WHAT YOU WILL DO:
Below are the entries; give again exactly the lines from the one mentioning "Rendered at 2001 by 1125 pixels." through the one mentioning "For every layout", inclusive.

[Opening DATA FOR THE TASK section]

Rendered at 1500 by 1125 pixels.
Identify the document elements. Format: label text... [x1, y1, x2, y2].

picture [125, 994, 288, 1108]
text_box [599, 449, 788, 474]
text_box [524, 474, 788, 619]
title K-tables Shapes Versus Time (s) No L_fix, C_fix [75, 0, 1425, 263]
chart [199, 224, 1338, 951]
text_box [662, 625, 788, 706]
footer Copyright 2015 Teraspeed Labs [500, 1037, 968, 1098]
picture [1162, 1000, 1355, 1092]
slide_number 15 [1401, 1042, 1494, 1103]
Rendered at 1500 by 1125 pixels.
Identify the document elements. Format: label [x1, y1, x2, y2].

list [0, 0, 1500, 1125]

[Closing DATA FOR THE TASK section]
[Opening DATA FOR THE TASK section]

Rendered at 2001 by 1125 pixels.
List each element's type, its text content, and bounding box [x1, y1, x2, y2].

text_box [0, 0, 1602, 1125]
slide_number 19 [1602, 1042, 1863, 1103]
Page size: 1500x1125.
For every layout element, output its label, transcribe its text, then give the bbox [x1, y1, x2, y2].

[Closing DATA FOR THE TASK section]

TASK RESULT:
Rendered at 2001 by 1125 pixels.
List each element's type, its text content, and bounding box [x1, y1, x2, y2].

text_box [0, 0, 1602, 1125]
slide_number 19 [1602, 1042, 1863, 1103]
Page size: 1500x1125.
For every layout element, output its label, transcribe its text, then give the bbox [x1, y1, x2, y2].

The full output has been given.